Gerek çıplak arama, gerekse buna sloganlarla tepki gösteren mahpuslara uygulanan şiddet, 5237sayılı Türk Ceza Kanunu 77 ve 94 maddelerinde ve AİHS’nin 3. Maddesi düzenlenen “Hiç kimse işkenceye veya insanlık dışı ya da aşağılayıcı muamele veya cezaya tabi tutulamaz” ilkesi ve T.C. Anayasası md. 17’sinde düzenlenen işkence ve onur kırıcı muamele yasağının  ihlalini oluşturmaktadır.

Ceza İnfaz Kurumlarının Yönetimi ile Ceza ve Güvenlik Tedbirlerinin İnfazı Hakkında Tüzük’ün 4. Maddesine göre, “Kurumlarda hükümlülerin düzenli bir yaşam sürdürmeleri sağlanır.
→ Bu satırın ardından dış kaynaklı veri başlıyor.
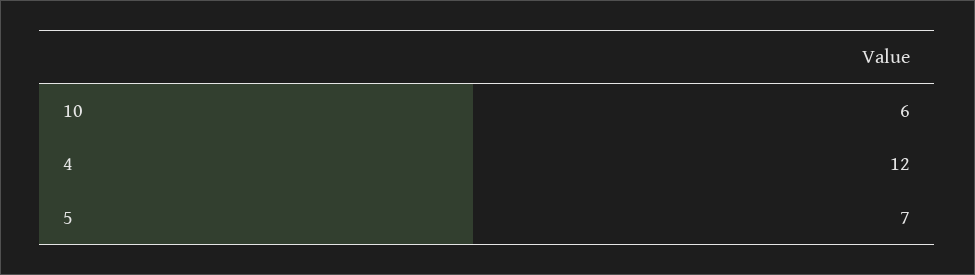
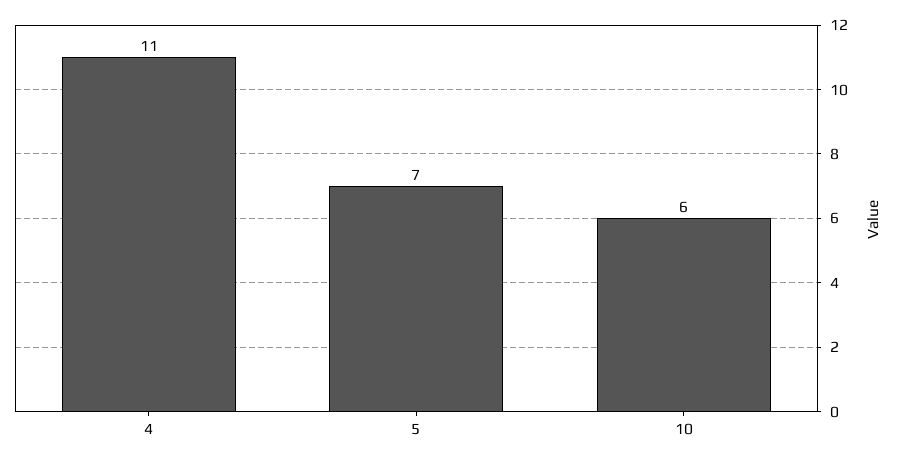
4: 12 -> 11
Hürriyeti bağlayıcı cezanın zorunlu kıldığı hürriyetten yoksunluk, insan onuruna saygının korunmasını sağlayan maddi ve manevi koşullar altında çektirilir.” 5. Maddesine göre ise “Kurumlarda, hükümlülerin yaşam hakları ile beden ve ruh bütünlüklerini korumak üzere her türlü koruyucu tedbirin alınması zorunludur. Ceza ve güvenlik tedbirlerinin infazında zalimane, insanlık dışı, aşağılayıcı ve onur kırıcı davranışlarda bulunulamaz.”

Avrupa Konseyi Bakanlar Komitesi’nin, Ceza İnfaz Alanındaki Tavsiye Kararlarının 72/1 maddesine göre, cezaevleri, tüm mahpuslara insanca davranma ve insan olmalarından kaynaklanan onurlarına saygı gösterme zorunluluğunu kabul eden etik koşullar içerisinde yönetilmelidir.

5275 sayılı Ceza ve Güvenlik Tedbirlerinin Uygulanması hakkında kanunu Md. 1 hükmündeki ayrımcılık yasağı ve Md. 2, fk. 2 hükmündeki ‘Ceza ve güvenlik tedbirlerinin infazında zalimane, insanlık dışı, aşağılayıcı ve onur kırıcı davranışlarda bulunulamaz’

Yukarıda özetlenen uluslararası sözleşmelere, Anayasaya ve yasaya açıkça aykırı olan, ilgili yönetmelik maddesinin acilen kaldırılması, tedbiren Adalet Bakanlığı’nın, iç genelgeyle, uygulamanın durdurulmasını sağlaması elzemdir.